Insulin can boost effectiveness of pancreatic enzymes - Diabetes type 3c, exocrine and endocrine insufficiency

Hello, that is an unexpected late reply. I appreciate this a lot.

How did I test? Well, I had a glucose meter but hadn't used it in a while. I felt worse every day and then took it out again and I had a very high reading and a lot of usual symptoms of ketoacidosis that I could no longer allow my GP to be ignored. The day after I was admitted to a specialized doctor (they most often are not endocrinologists here, they have special training for diabetes, endocrinologist or not), they did blood tests and so on and then the evidence was clear.

regular high readings

Yes, but my GP just dismissed them because she did not believe it was coming from my pancreas, no longer being a teenager or a child. She ignored MRI results etc. that clearly shows a dwindling pancreas because in her eyes that person can't have anything but Type 2. She told me to "no longer eat carbs, that's all".

Or were there other things that let you down that path?

Really, the usual ketoacidosis symptoms having gotten so bad my GP could no longer dismiss them.

I have suspected chronic pancreatitis and am currently taking Creon enzymes. Are you experiencing any pain?

Pain comes in different forms and surely the pancreas is one of the most painful organs if in acute pancreatitis. Like so many patients before me, after many years the direct pancreas pain faded. I guess the direct pancreas pain, for lack of better words, is what you're hinting at - and that's the kind of pain that often fades over time for many patients. You probably couldn't live with that kind of pain without morphine, I guess.

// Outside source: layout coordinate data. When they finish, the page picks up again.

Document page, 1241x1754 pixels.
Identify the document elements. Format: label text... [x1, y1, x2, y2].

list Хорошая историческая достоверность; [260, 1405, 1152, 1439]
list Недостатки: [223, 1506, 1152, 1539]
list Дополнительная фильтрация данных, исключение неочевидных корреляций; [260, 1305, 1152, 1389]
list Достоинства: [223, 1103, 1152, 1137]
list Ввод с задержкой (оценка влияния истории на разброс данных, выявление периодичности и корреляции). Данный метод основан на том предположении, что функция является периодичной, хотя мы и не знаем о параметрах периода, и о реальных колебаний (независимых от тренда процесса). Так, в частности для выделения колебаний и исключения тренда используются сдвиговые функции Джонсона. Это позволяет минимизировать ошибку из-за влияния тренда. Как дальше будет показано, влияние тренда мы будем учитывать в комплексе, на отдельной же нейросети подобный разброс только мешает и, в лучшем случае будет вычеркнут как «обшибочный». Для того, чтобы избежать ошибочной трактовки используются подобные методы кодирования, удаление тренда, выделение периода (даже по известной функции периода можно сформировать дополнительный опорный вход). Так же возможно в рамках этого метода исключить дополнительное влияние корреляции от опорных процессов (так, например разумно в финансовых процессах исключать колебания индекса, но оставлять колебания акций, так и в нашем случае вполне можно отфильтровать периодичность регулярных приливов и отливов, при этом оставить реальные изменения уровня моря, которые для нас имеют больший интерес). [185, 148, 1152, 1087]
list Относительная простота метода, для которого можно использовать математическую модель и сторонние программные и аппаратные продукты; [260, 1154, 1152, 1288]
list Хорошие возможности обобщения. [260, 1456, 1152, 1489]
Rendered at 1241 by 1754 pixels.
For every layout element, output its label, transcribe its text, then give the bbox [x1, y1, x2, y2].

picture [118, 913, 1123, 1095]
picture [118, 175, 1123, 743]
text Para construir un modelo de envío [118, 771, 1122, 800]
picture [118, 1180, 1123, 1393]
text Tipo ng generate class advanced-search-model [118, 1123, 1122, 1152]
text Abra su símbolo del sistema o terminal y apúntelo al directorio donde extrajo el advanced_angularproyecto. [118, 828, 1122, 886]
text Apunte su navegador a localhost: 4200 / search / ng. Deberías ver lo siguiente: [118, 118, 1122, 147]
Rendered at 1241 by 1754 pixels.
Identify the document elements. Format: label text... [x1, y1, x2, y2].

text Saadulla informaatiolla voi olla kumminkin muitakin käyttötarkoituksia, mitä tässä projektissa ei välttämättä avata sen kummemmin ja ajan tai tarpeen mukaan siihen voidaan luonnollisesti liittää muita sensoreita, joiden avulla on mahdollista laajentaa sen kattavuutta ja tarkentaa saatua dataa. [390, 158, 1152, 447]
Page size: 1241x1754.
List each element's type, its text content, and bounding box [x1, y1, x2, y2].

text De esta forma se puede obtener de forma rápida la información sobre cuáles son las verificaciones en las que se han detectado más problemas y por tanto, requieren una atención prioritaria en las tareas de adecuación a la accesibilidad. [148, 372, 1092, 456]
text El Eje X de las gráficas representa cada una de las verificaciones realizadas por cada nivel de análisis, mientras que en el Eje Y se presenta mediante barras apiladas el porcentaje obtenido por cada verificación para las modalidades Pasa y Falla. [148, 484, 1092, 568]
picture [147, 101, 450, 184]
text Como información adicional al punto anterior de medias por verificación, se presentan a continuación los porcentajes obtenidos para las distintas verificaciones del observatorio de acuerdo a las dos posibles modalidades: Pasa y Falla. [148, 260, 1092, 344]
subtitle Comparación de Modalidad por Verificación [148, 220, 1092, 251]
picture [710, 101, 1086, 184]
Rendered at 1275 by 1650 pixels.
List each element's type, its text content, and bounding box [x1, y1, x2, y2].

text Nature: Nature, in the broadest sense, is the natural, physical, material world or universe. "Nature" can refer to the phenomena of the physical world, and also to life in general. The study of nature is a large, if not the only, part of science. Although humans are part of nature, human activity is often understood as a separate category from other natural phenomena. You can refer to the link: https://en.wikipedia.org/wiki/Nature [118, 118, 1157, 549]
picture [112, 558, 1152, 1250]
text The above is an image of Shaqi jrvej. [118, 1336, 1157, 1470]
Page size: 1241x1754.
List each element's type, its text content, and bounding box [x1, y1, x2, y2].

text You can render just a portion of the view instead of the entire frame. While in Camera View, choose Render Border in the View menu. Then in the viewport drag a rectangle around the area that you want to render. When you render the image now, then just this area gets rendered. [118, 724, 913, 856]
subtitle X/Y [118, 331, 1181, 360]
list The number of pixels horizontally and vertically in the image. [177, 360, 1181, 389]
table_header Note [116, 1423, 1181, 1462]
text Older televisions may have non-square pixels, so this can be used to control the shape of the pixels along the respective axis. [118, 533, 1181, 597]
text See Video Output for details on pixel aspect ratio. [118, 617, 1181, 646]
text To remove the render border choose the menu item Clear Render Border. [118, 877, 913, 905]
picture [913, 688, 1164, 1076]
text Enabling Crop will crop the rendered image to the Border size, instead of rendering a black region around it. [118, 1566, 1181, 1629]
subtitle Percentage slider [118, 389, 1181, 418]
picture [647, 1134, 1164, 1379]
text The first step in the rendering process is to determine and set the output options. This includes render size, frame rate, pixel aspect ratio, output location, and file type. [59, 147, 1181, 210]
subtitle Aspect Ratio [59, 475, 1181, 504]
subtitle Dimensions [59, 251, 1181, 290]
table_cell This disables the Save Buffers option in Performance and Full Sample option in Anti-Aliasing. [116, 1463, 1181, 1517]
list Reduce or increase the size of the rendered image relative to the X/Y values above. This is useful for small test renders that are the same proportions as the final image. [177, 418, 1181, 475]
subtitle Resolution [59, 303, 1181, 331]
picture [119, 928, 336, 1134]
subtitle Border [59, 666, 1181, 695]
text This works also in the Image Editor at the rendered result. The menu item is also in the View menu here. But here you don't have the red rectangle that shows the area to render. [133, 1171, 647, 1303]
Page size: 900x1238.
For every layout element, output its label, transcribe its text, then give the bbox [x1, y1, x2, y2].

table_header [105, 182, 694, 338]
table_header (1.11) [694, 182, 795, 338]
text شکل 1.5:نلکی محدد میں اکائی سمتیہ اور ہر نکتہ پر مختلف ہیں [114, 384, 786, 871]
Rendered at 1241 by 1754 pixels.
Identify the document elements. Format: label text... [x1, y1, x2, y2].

Creon enzymes are the best but we can't get the high dosage any longer, that's very sad. In some countries there are only Creon enzymes, but we have other brands, too. All the other brands offer much large micro pellets inside and the Creons are considered to work the best. We also have enzymes made out of fungus but it's very unclear how to get the dosage right with those. Also, doctors are not prescribing them here and they're too expensive out of pocket.

your post history about struggling with controlling your insulin levels, have you read about brittle diabete

Well, I've heard of brittle diabetes, yes. But I guess all in all my control is very good but I am maybe a little Obsessive–compulsive about my control. I guess everybody has ups and downs but with a Hba1c down to 5.3% I think my control is not that bad.

Apart from that, I know that

  • Once the pancreas is removed
  • or if the pancreas part for insulin and glucagon dies further

it will be the hardest diabetes to manage. I'm in an association for volunteers for pancreatic diseases which participates and studies and courses and more and they keep us informed about those problems being the most severe.
Quite obviously my pancreatitis is really chronic and therefore I will expect both insulin and glucagon cells to die over time. I don't know how long it will take, hopefully it will be years, not only months. Basically those patients are the most brittle you can get due to the total lack of glucagon. The best I can do is to not build up insulin resistance on top of everything else, I guess.

Have you considered or are you a good candidate for an insulin pump

Right now: not really. I've already tried to convince my doc. If my diabetes becomes brittle, I will get one very quickly, I guess. There is an issue with abdomen tissue after surgeries that might enable me to get a pump more quickly, though. And maybe if, via diet and exercise, if I get below 20 I.E. of insulin per day that by law in my country is an indicator for a pump prescription. I'm trying that actually and I might manage going lower than 20 I.E. by the end of the year hopefully.

Some people don't want an insulin pump. I do want one. I don't know yet if I want a tubeless (Omnipod) or one with a tube.

Seems your diagnosis is pretty new to you, so all the best of luck. Remember to take your Creons all the time and try to read up on dosage because there is evidence that a lot of patients would need a lot more Creon that doctors would have thought 15 years ago.